When I am truly struggling, I cut myself major slack. To conserve energy, I accept that I might need to spend more money to complete everyday tasks. For example, if walking to work or taking the subway is too much, I will take a cab. If making dinner requires too much energy, I will order delivery. If I can’t make it into work, I will work from home.

I need to do everything possible to get by and not look back. In these instances, I may even treat myself to a bouquet of flowers to say, “You are doing great. Keep it going.”

Creating balance

When I am at my worst, my social life is put on the backburner. Personally, though, I can’t spend my whole life at work or in bed. I need some social interaction to stay positive.

Catering to my migraine while maintaining a good quality of life is challenging. What works for me is making time for a casual sushi date with a friend after work. My favorite sushi spot is between my apartment and my office, so it’s on my walk home from work.

I already know that my friends will all laugh at this comment because I often ask them to meet me for a quick sushi date. Such dinner dates add a lot of value to my life. When I am buried in a migraine brain fog, they help lift me back up without using much energy.

Taking time to recharge

I continuously need to refill my battery. I do this by taking time for myself. I love my alone time, because I can relax and not worry about having to provide for anyone’s needs but my own.

During this downtime, I usually watch a TV show or movie on my laptop. Or, I read a book. When I am feeling well enough, I try to meditate. These activities help me to get out of my head and forget about the pain and exhaustion.

Another way I recharge is by writing out my thoughts. Sometimes, I write them down in the Notes app on my phone or in a journal. Other times, I email them to myself on my computer. Somehow, getting my thoughts out of my head and on paper (or keyboard) clears my mind.

Knowing when to push through

Sometimes, pushing through the pain is necessary. In my world, it’s necessary when:

  • I have a deadline for work, an important meeting, or a presentation
  • an event that matters to a close friend, like a wedding, a baby shower, or a low point in a friend’s life
  • there’s some respite ahead, like a few days to rest after a busy week
  • it’s a once-in-a-lifetime opportunity, like traveling to a new part of the world or doing something that I may never be able to do again

Learning what’s important

Figuring out what’s worth my energy has been surprisingly important to me.
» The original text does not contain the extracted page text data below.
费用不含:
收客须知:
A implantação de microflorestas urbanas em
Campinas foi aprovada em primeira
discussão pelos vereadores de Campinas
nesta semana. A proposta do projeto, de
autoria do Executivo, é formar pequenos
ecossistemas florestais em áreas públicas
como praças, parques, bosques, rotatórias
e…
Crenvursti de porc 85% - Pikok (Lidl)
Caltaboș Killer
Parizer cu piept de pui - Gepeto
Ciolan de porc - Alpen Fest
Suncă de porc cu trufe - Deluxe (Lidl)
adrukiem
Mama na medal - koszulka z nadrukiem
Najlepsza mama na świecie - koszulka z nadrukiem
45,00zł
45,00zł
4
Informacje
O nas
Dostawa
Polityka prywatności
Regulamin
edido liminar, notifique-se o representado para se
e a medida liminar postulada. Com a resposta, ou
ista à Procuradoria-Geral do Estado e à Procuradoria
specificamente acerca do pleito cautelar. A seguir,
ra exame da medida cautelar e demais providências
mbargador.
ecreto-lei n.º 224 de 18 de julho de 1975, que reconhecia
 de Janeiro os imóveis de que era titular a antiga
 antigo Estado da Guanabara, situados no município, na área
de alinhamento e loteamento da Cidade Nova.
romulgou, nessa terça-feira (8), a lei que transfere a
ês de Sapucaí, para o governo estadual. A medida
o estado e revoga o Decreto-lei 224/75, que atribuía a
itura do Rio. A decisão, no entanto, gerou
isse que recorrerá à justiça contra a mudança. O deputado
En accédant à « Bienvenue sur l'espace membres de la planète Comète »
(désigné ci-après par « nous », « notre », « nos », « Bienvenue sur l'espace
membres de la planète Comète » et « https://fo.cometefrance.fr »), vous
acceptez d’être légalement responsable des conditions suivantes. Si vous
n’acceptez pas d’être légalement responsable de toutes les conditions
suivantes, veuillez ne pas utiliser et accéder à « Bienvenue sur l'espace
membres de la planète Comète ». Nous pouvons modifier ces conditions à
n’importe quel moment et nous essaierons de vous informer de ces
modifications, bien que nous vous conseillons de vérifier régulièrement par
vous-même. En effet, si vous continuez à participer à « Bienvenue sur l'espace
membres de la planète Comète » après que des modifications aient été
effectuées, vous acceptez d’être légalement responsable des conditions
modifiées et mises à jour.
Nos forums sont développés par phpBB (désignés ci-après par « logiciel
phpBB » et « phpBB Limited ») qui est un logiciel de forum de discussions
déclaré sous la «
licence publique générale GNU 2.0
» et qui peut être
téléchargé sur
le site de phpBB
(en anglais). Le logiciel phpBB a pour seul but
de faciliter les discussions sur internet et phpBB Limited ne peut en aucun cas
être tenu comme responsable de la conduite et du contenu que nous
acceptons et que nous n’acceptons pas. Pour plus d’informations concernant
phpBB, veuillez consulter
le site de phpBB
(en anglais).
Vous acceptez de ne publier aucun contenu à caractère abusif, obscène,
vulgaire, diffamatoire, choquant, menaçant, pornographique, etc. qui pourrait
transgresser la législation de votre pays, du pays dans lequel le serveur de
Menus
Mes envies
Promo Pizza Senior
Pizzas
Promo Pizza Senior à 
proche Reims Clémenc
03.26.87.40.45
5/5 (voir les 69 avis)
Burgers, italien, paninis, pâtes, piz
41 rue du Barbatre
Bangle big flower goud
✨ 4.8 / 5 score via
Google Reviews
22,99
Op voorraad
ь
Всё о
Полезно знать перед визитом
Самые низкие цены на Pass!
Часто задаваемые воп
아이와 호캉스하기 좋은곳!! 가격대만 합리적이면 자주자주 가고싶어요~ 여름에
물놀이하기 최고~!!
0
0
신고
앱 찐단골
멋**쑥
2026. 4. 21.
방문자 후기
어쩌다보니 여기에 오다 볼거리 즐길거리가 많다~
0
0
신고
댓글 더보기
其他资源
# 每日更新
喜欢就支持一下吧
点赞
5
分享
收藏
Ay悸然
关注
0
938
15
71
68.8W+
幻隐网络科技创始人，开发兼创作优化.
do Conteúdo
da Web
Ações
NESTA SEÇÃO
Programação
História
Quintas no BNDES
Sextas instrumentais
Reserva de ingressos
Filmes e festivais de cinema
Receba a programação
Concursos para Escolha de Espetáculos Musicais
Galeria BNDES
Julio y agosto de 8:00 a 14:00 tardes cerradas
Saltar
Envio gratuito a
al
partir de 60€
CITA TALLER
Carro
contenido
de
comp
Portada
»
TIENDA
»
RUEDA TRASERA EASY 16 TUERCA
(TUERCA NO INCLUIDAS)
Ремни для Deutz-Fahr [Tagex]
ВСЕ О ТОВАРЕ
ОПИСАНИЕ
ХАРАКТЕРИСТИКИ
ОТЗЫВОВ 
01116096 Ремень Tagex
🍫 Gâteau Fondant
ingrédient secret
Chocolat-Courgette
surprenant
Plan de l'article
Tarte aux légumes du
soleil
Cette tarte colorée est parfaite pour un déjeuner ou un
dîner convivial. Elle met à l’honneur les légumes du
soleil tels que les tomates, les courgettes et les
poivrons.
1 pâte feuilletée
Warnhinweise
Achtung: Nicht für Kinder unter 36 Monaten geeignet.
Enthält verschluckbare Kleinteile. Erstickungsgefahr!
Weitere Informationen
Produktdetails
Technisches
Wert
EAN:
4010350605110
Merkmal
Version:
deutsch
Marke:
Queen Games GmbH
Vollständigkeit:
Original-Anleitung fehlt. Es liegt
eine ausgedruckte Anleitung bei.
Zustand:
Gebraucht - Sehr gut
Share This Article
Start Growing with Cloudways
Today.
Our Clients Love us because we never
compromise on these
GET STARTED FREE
I’ve found that what I am willing to spend time on most is fostering meaningful friendships, being with my family, and learning new things.

Prioritizing well has also allowed me to weed out the unnecessary when I’m not in pain. As strange as it sounds, I have an appreciation for my migraine because it’s helped me to reevaluate what I think is important. That is something I wouldn’t have considered under any other circumstance.